_Set of tasks_
A: In the forum thread about designer bag returns, what restocking fee does hsim928 say is charged to buyers on the high return list?
B: Please pick up the forum thread about designer bag returns after its last line and keep it going.

There is actually companies out there who buy and replicate designer bags and with great detail . Even when you buy from companies like Nordstrom or department store you can get a fake and I’ll tell you how. People buy actual bags and return replicas because return departments are not trained to spot out real bag from these great fakes. 

Fashion file has been praised by all these youtubers and bloggers but very risky to buy a bag from them especially most people are not trained to spot out a fake . Plus I think most who praised the company is endorsed by them. 

Looks like fashionfile just trying to unload a fake to someone who would not be able to spot it out and that just makes me think they’re not very ethically moral company .


----------



## hsim928

Beware guys. Now if you return a lot, you’ll be on the high return list for fashionphile and they’ll charge you 10% restocking fee without any notification in advance.

Why advertise 30 day free returns then??  They partially refunded me and charged me over $400 when I returned the bag the day after I received it. 

Freaking ridiculous. I’ve sold over 15 bags to FP and I know how much profit they have made by selling the bags I sold to them.. I am officially done with FP. After years of doing business with them, they discreetly charge 10% return restocking fee now. Because of what? Their loss on fedex/ups postage?


----------



## Ashpera786

hsim928 said:


> Beware guys. Now if you return a lot, you’ll be on the high return list for fashionphile and they’ll charge you 10% restocking fee without any notification in advance.

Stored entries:
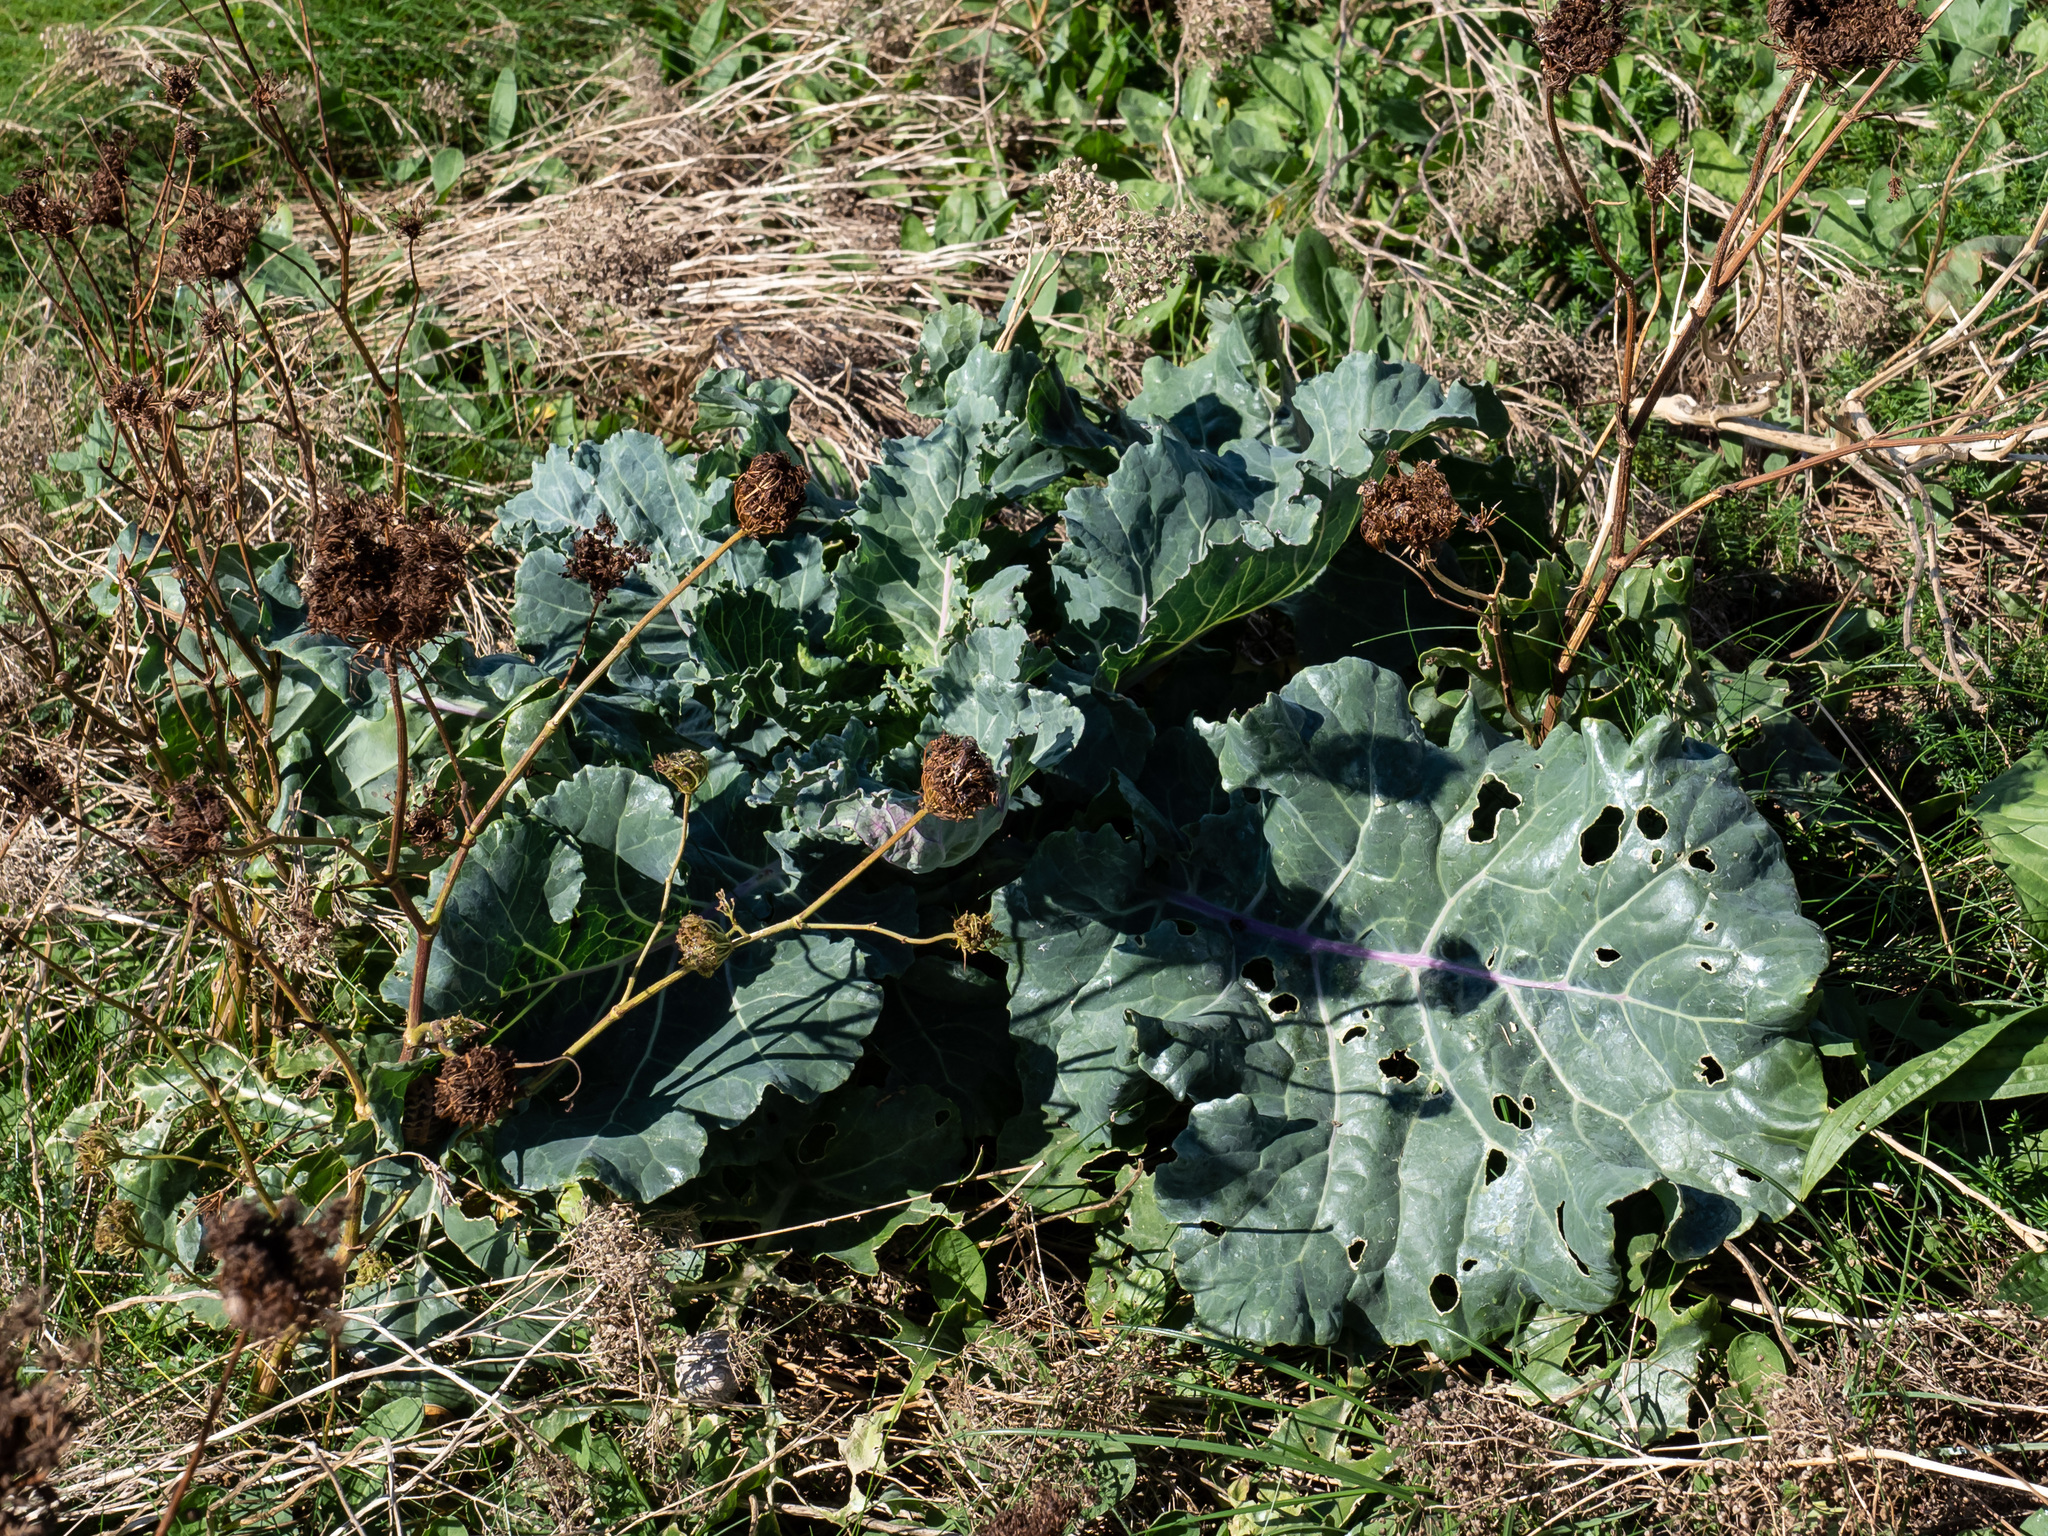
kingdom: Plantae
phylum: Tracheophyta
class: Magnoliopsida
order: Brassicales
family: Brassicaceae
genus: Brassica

---

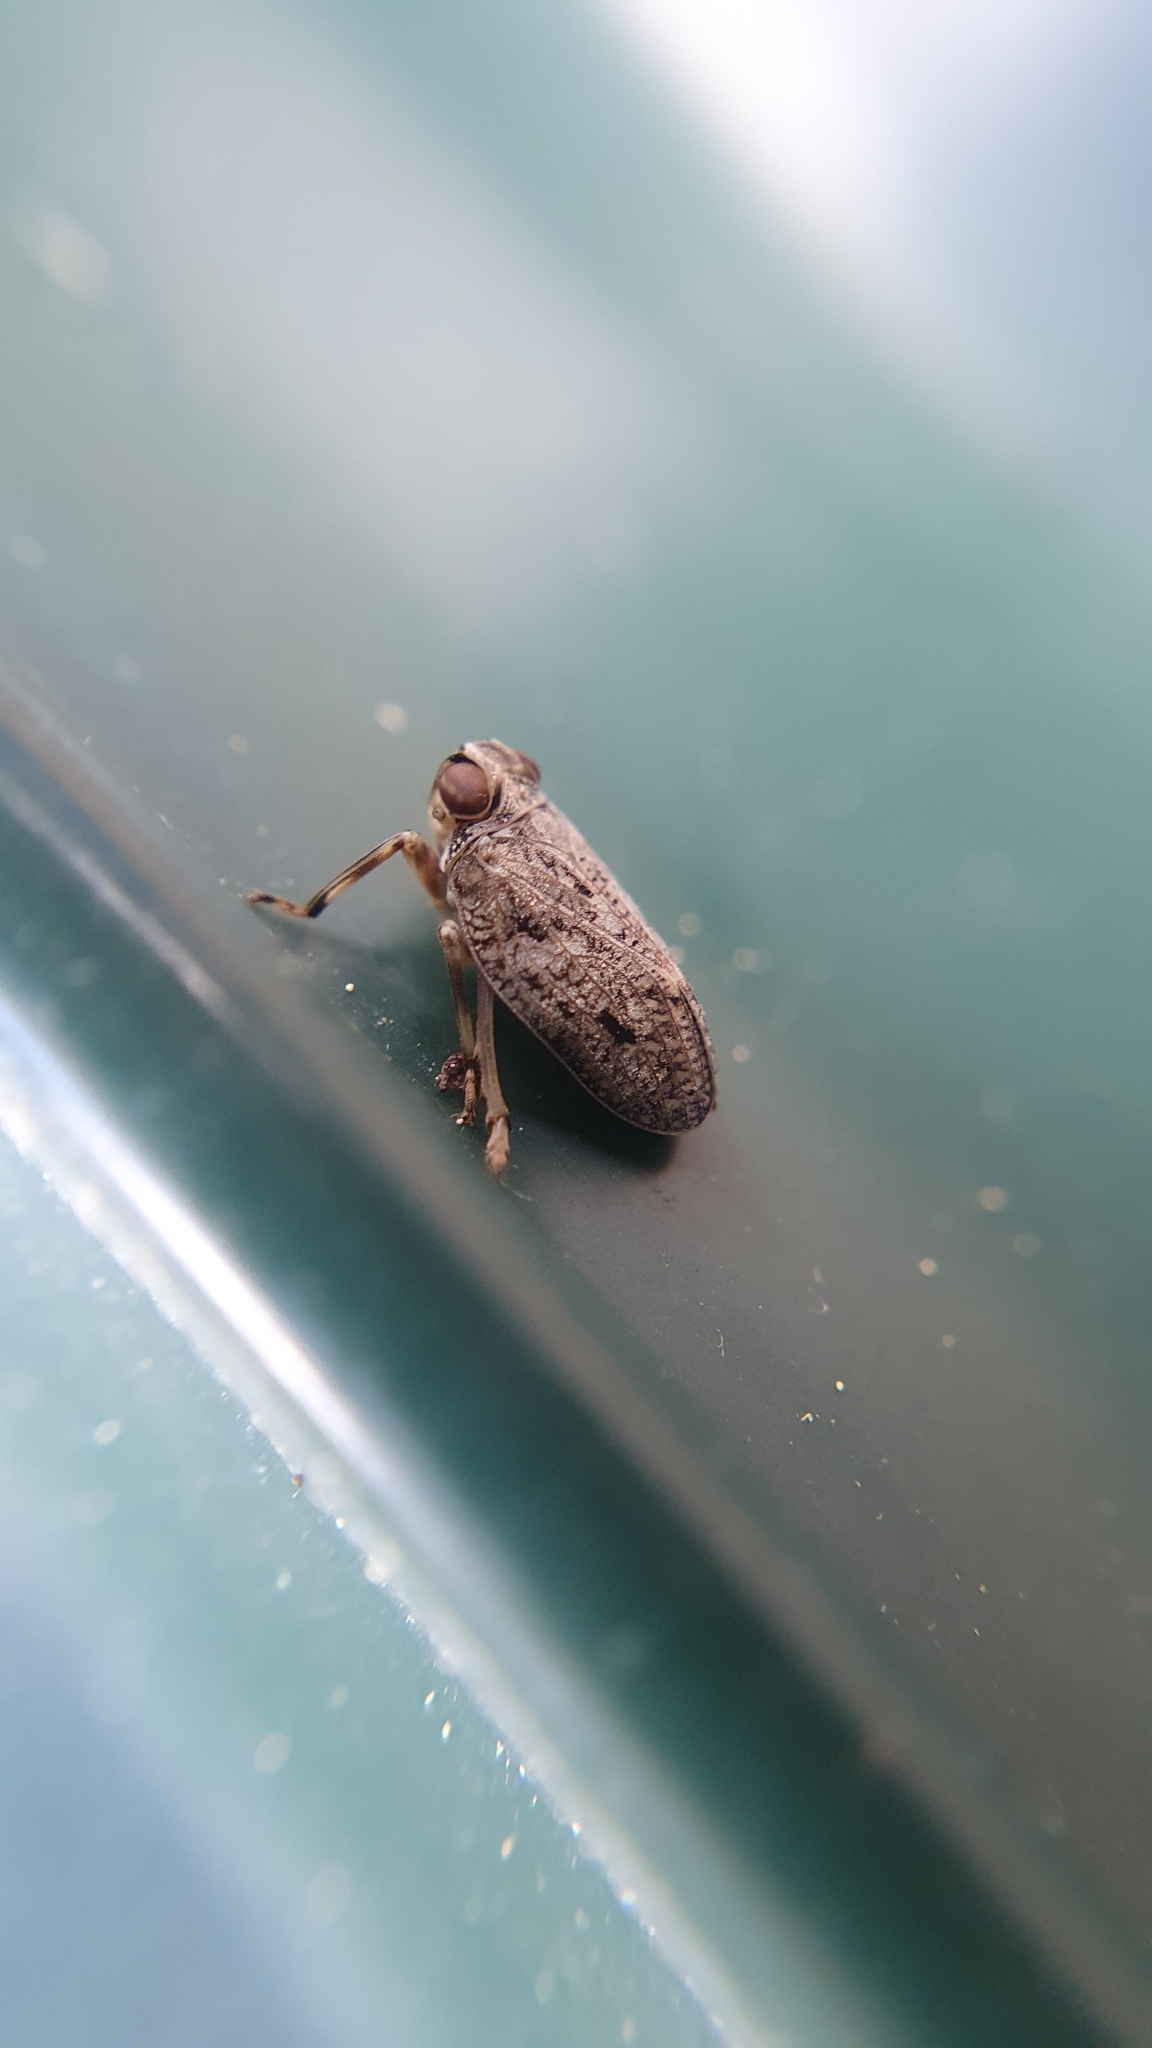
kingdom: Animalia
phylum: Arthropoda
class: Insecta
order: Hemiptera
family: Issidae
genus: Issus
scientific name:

_Final results_
A: A 10% restocking fee.

B:
> 
> Why advertise 30 day free returns then??  They partially refunded me and charged me over $400 when I returned the bag the day after I received it.
> 
> Freaking ridiculous. I’ve sold over 15 bags to FP and I know how much profit they have made by selling the bags I sold to them.. I am officially done with FP. After years of doing business with them, they discreetly charge 10% return restocking fee now. Because of what? Their loss on fedex/ups postage?



I will report them to better business bureau or something . If they are advertising something they should honor it. There is no fine print that says you get charged after certain amount of returns . Free return means free return . They are also affiliated with Neiman Marcus . I’m so surprised neiman will be associated with a company that has such a bad customer service and business practice . 

Knowing this I will never buy anything from them


----------



## Bisouxx

Hi guys, I just made my first purchase from Fashionphile and just found this post. Can anyone please help to see if this Chanel Mini Rectangular looks authentic? I also don’t know which collection this is from but the description stated the year was 2019. This will be my first Chanel piece so I don’t know much about the real ones. Thanks!

https://www.fashionphile.com/chanel-lambskin-quilted-mini-rectangular-flap-black-404179


----------



## BeenBurned

Bisouxx said:


> Hi guys, I just made my first purchase from Fashionphile and just found this post. Can anyone please help to see if this Chanel Mini Rectangular looks authentic? I also don’t know which collection this is from but the description stated the year was 2019. This will be my first Chanel piece so I don’t know much about the real ones. Thanks!
> 
> https://www.fashionphile.com/chanel-lambskin-quilted-mini-rectangular-flap-black-404179


Authentication requests are here. Read post 1 on the first page for the format and information they need: 
Authenticate This CHANEL


----------



## muggles

Wow! I think the RealReal has a fake Chloe Faye medium backpack in mint green! From what I can tell the Chloe backpacks didn’t come in mint green, only the replicas did? Am I wrong? I’m just guessing since it doesn’t say any paperwork or dustbag is included and it’s a funky color!


----------



## pursekitten

victoroliveira said:


> I was watching a video from a youtuber complaining about the same thing. She's from Australia and had to even pay duties for her bag and then when she got it, was fake and completely different from the pictures in their website.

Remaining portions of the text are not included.